Profiles: tracking a metric over time

Available profiles

The following metrics are implemented:

Dimension

Histogram Type

Metric

Any

Any

Count

Any

Any

Entropy

1D

Any

Filled

1D

Any

Distinct

1D

Any

Underflow, Overflow

1D

Any

NaN

1D

Any

Mode

1D

Numeric

Mean

1D

Numeric

1%, 5%, 16%, 50% (median), 84%, 95%, 99% percentiles

1D

Numeric

Standard deviation

1D

Numeric

Min, Max

1D

Categorical

Fraction of True

2D

Any

PhiK Correlation

The comparisons registry can be consulted for available comparisons:

from popmon.analysis import Profiles

print(Profiles.get_keys())

Profile extensions

How to enable profile extensions:

  • Install the required package(s). This can be achieved via popmon’s extras: pip install popmon[extension_name]

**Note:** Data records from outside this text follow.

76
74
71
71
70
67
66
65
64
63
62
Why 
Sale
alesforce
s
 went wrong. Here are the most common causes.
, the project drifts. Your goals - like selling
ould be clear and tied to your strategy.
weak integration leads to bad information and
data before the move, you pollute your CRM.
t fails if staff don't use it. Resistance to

  • To show the profile values in your report:
    • Include the relevant values to the show_stats list: settings.report.show_stats.append("[value_prefix]*") or

    • Show all statistics: settings.report.extended_report = True

Available profile extensions:

  • diptest: Hartigan & Hartigan’s dip test for unimodality. Available for 1D numerical histograms. Uses the diptest package by Ralph Urlus.

Custom profiles

Tracking custom metrics over time is easy. The following code snippet registers a new metric to popmon.

import numpy as np

from popmon.analysis.profiling.profiles import Profiles


@Profiles.register(key="name_of_profile", description="<description_for_report>", dim=2)
def your_profile_function_name(hist) -> float:
    """Write your function to profile the histogram."""
    return np.sum(p)

Variations:

  • A profile function may return multiple values for efficiency (e.g. quantiles do not need to be computed)

@Profiles.register(
    key=["key1", "key2"], description=["Statistic 1", "Statistic 2"], dim=None
)
def your_profile_function_name(hist) -> float:
    result1, result2 = your_logic(hist)
    return result1, result2
  • A profile may work on the histogram, or on the value counts/labels (also for efficiency). This occurs when the htype parameter is passed (1D only)

@Profiles.register(
    key="name_of_profile", description="<description_for_report>", dim=1, htype="all"
)
def your_profile_function_name(bin_labels, bin_counts) -> float:
    return bin_counts.sum()
  • Profiles may depend on variable type (possible values for htype: num, cat, all).

@Profiles.register(
    key="name_of_profile", description="<description_for_report>", dim=1, htype="num"
)
def your_profile_function_name(bin_labels, bin_counts) -> float:
    return bin_counts.sum()

If you developed a custom profiles that could be generically used, then please considering contributing it to the package.